In the first week of January 2024, CMS quietly announced the release of the latest draft of OASIS version E1. The subdued announcement can be attributed to the limited updates planned for the tool, set to take effect on January 1, 2025. CMS has mentioned that the accompanying OASIS-E1 manual will be made available at a later date.
Beginning in CY 2025, agencies must start collecting OASIS data for all patients, irrespective of their payer source. In the CY 2023 final rule, CMS emphasized the importance of capturing the most accurate representation of care quality by utilizing assessment-based measure rates derived from OASIS data submitted for all HHA patients receiving skilled care, regardless of payer.
To facilitate a smooth transition, CMS will implement a phase-in for patient assessments discharged between January 1, 2025, and June 30, 2025, with mandatory participation starting from July 1, 2025. Exemptions will continue for patients under 18 or those receiving only maternity or personal care.
The E-1 changes encompass:
- Adding a new item (O0350) for the new HH QRP COVID-19 Vaccine measure that was finalized in the CY 2024 rule-making
- Removing of OASIS items deemed no longer necessary:
- M0110 – Episode Timing
- M2220 – Therapy Needs
- GG0130 and GG0170 – Discharge Goal
The changes are very minor in comparison to the updates made between OASIS-D1 and OASIS-E. Although the changes with OASIS-E were significant, most providers I spoke with were more matter-of-fact about the implementation. Many were well-prepared, having trained their staff in advance for the changes that took effect January 1, 2023. One even compared it to Y2K, essentially a non-event.

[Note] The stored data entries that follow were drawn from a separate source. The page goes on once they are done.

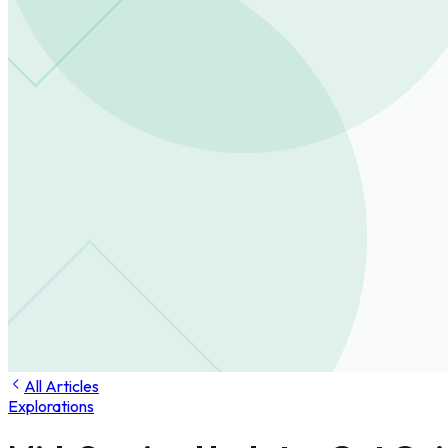
All Articles
Explorations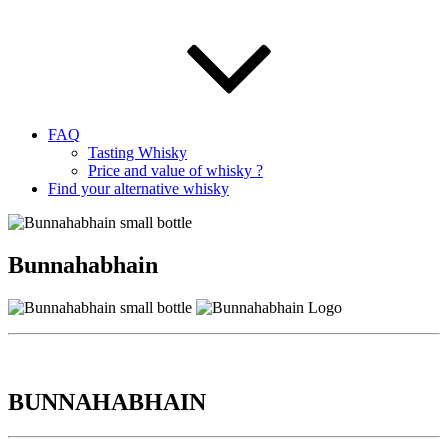
FAQ
Tasting Whisky
Price and value of whisky ?
Find your alternative whisky
Bunnahabhain
BUNNAHABHAIN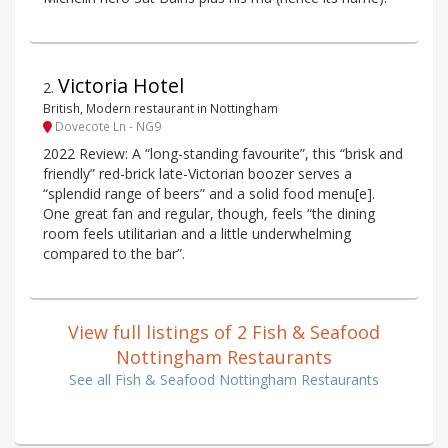
Victoria Hotel
2
.
British, Modern restaurant in Nottingham
Dovecote Ln - NG9
2022 Review: A “long-standing favourite”, this “brisk and
friendly” red-brick late-Victorian boozer serves a
“splendid range of beers” and a solid food menu[e].
One great fan and regular, though, feels “the dining
room feels utilitarian and a little underwhelming
compared to the bar”.
View full listings of 2 Fish & Seafood
Nottingham Restaurants
See all Fish & Seafood Nottingham Restaurants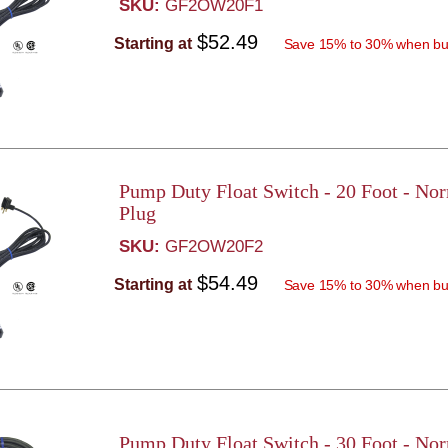
SKU:
GF2OW20F1
$52.49
Starting at
Save 15% to 30% when bu
Pump Duty Float Switch - 20 Foot - No
Plug
SKU:
GF2OW20F2
$54.49
Starting at
Save 15% to 30% when bu
Pump Duty Float Switch - 30 Foot - No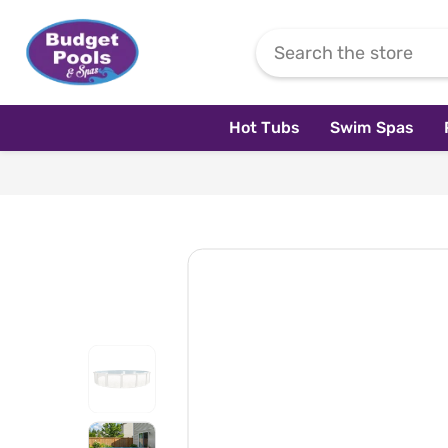
Skip To Content
Hot Tubs
Swim Spas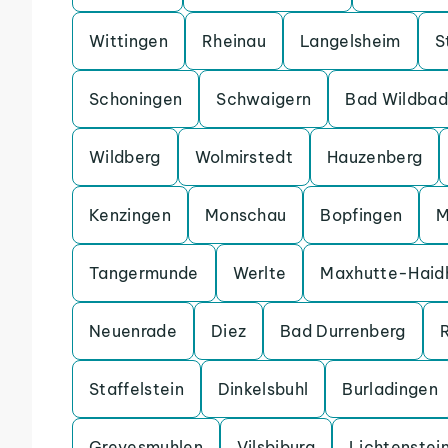
Wittingen
Rheinau
Langelsheim
S
Schoningen
Schwaigern
Bad Wildbad
Wildberg
Wolmirstedt
Hauzenberg
Kenzingen
Monschau
Bopfingen
M
Tangermunde
Werlte
Maxhutte-Haid
Neuenrade
Diez
Bad Durrenberg
Staffelstein
Dinkelsbuhl
Burladingen
Grevesmuhlen
Vilsbiburg
Lichtenstei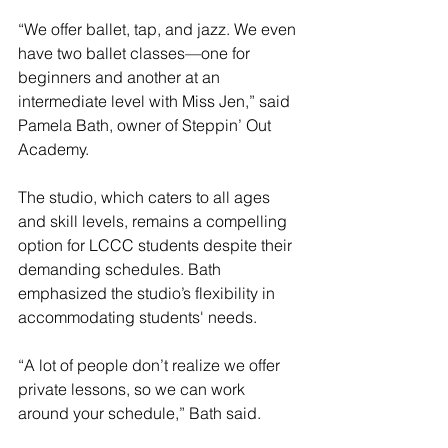
“We offer ballet, tap, and jazz. We even 
have two ballet classes—one for 
beginners and another at an 
intermediate level with Miss Jen,” said 
Pamela Bath, owner of Steppin’ Out 
Academy.
The studio, which caters to all ages 
and skill levels, remains a compelling 
option for LCCC students despite their 
demanding schedules. Bath 
emphasized the studio’s flexibility in 
accommodating students' needs.
“A lot of people don’t realize we offer 
private lessons, so we can work 
around your schedule,” Bath said.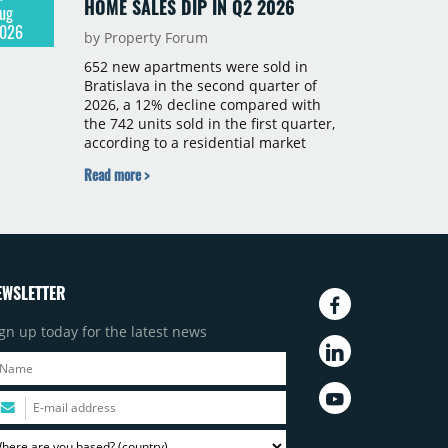
HOME SALES DIP IN Q2 2026
ug
026
by Property Forum
652 new apartments were sold in
Bratislava in the second quarter of
2026, a 12% decline compared with
the 742 units sold in the first quarter,
according to a residential market
report by CBRE Slovakia. The available
Read more >
supply of new-build apartments rose
above 4,000 units for the first time
since 2017, reaching 4,231 homes
across 105 projects, an increase of
approximately 300 units quarter-on-
quarter and 25% year-on-year. The
EWSLETTER
pace of new project launches
outstripped the pace of sales.
gn up today for the latest news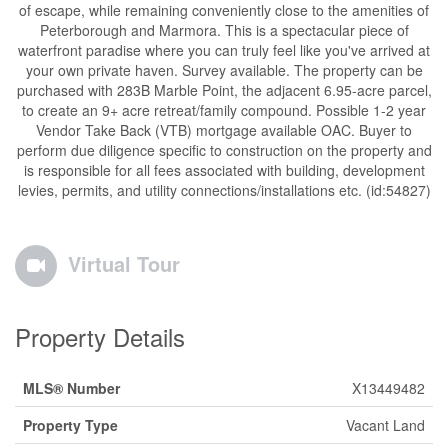
of escape, while remaining conveniently close to the amenities of
Peterborough and Marmora. This is a spectacular piece of
waterfront paradise where you can truly feel like you've arrived at
your own private haven. Survey available. The property can be
purchased with 283B Marble Point, the adjacent 6.95-acre parcel,
to create an 9+ acre retreat/family compound. Possible 1-2 year
Vendor Take Back (VTB) mortgage available OAC. Buyer to
perform due diligence specific to construction on the property and
is responsible for all fees associated with building, development
levies, permits, and utility connections/installations etc. (id:54827)
Virtual Tour
Property Details
MLS® Number
X13449482
Property Type
Vacant Land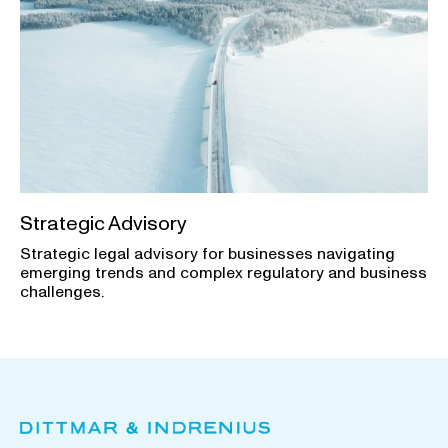
Strategic Advisory
Strategic legal advisory for businesses navigating
emerging trends and complex regulatory and business
challenges.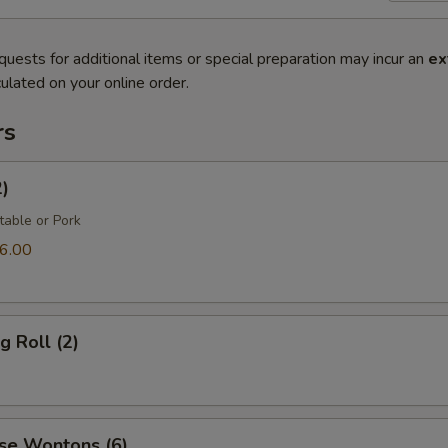
quests for additional items or special preparation may incur an
ex
ulated on your online order.
rs
2)
table or Pork
6.00
g Roll (2)
se Wontons (6)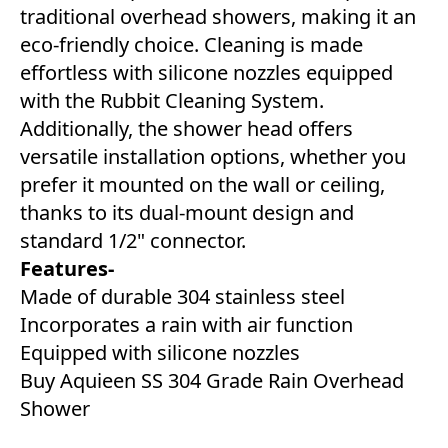
traditional overhead showers, making it an
eco-friendly choice. Cleaning is made
effortless with silicone nozzles equipped
with the Rubbit Cleaning System.
Additionally, the shower head offers
versatile installation options, whether you
prefer it mounted on the wall or ceiling,
thanks to its dual-mount design and
standard 1/2" connector.
Features-
Made of durable 304 stainless steel
Incorporates a rain with air function
Equipped with silicone nozzles
Buy Aquieen SS 304 Grade Rain Overhead
Shower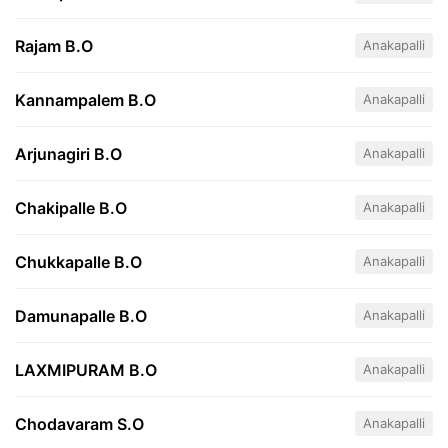
Rajam B.O
Anakapalli
Kannampalem B.O
Anakapalli
Arjunagiri B.O
Anakapalli
Chakipalle B.O
Anakapalli
Chukkapalle B.O
Anakapalli
Damunapalle B.O
Anakapalli
LAXMIPURAM B.O
Anakapalli
Chodavaram S.O
Anakapalli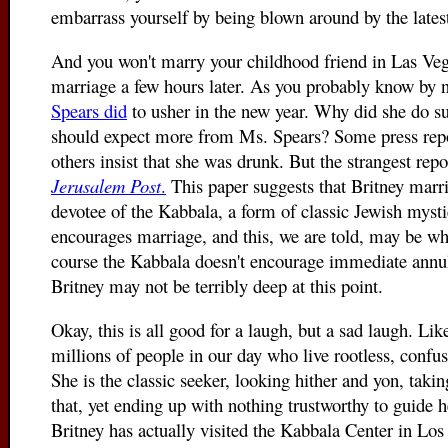
embarrass yourself by being blown around by the latest
And you won't marry your childhood friend in Las Veg
marriage a few hours later. As you probably know by n
Spears did
to usher in the new year. Why did she do suc
should expect more from Ms. Spears? Some press report
others insist that she was drunk. But the strangest re
Jerusalem Post
.
This paper suggests that Britney marr
devotee of the Kabbala, a form of classic Jewish mys
encourages marriage, and this, we are told, may be wh
course the Kabbala doesn't encourage immediate annul
Britney may not be terribly deep at this point.
Okay, this is all good for a laugh, but a sad laugh. Like
millions of people in our day who live rootless, confuse
She is the classic seeker, looking hither and yon, taking
that, yet ending up with nothing trustworthy to guide her
Britney has actually visited the Kabbala Center in Los 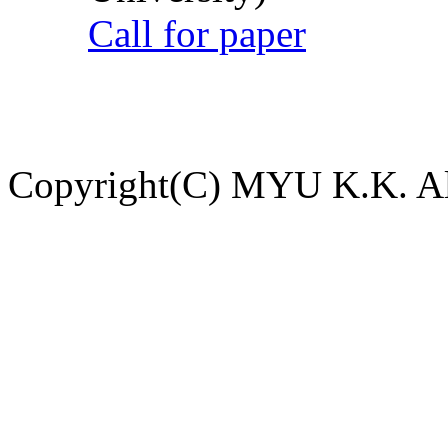
Call for paper
Copyright(C) MYU K.K. All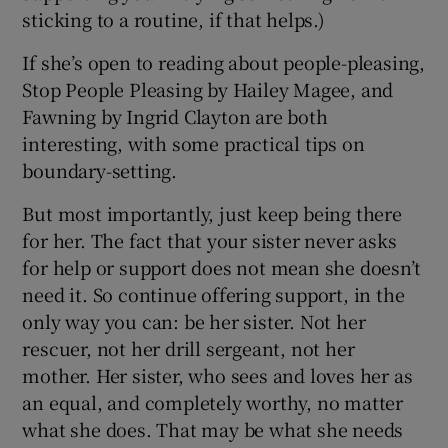
sticking to a routine, if that helps.)
If she’s open to reading about people-pleasing,
Stop People Pleasing by Hailey Magee, and
Fawning by Ingrid Clayton are both
interesting, with some practical tips on
boundary-setting.
But most importantly, just keep being there
for her. The fact that your sister never asks
for help or support does not mean she doesn’t
need it. So continue offering support, in the
only way you can: be her sister. Not her
rescuer, not her drill sergeant, not her
mother. Her sister, who sees and loves her as
an equal, and completely worthy, no matter
what she does. That may be what she needs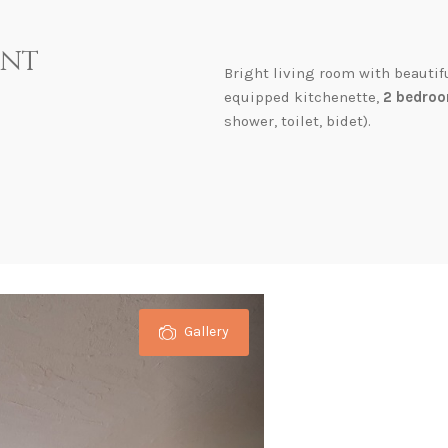
ent
Bright living room with beautif
equipped kitchenette,
2 bedroo
shower, toilet, bidet).
Gallery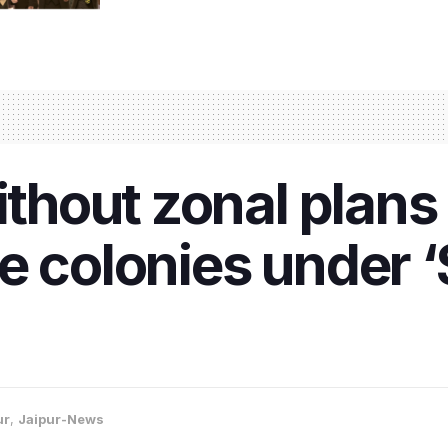
without zonal plans
e colonies under 
ur
,
Jaipur-News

With one year under OASIS-E completed, I reviewed how the new Transfer of Health (TOH) process measure scores were trending. The new TOH to Providers and Patients measures are part of the cross-setting Post-Acute Care (PAC) measures introduced with OASIS-E. The measures calculate how often the home health agency provided a current reconciled medication list to providers and patients at transfer and/or at discharge. CMS plans to publicly report these two measures on Care Compare as of the January 2025 refresh onwards.
As expected, these scores are improving each of the first four quarters during CY 2023 as reflected in the SHP National Database.
CMS will consolidate A2120 and A2121 scores as an overall provider TOH score. To ensure score reliability, agencies must have a minimum of 20 eligible cases per quarter for the measure to be reported. Otherwise, a footnote will indicate that the number of quality episodes is too small for reporting.
Out of curiosity, I compared how agencies reported the different ways they provide the TOH information to providers and patients.
The percentages include entries that are for more than one route (i.e. check all that apply). As one example:
If a patient receives a paper copy of their medication list, receives education about their medications by the home health nurse at discharge, and is notified that the home health patient portal is another means that the patient can obtain their discharge medication list, the route would be coded as an A, C and D.
Agencies have until the end of Q1 2024 to enhance TOH scores for the upcoming Care Compare release. It is advisable for agencies to assess their current scores and validate that their workflows accurately capture these new process measures.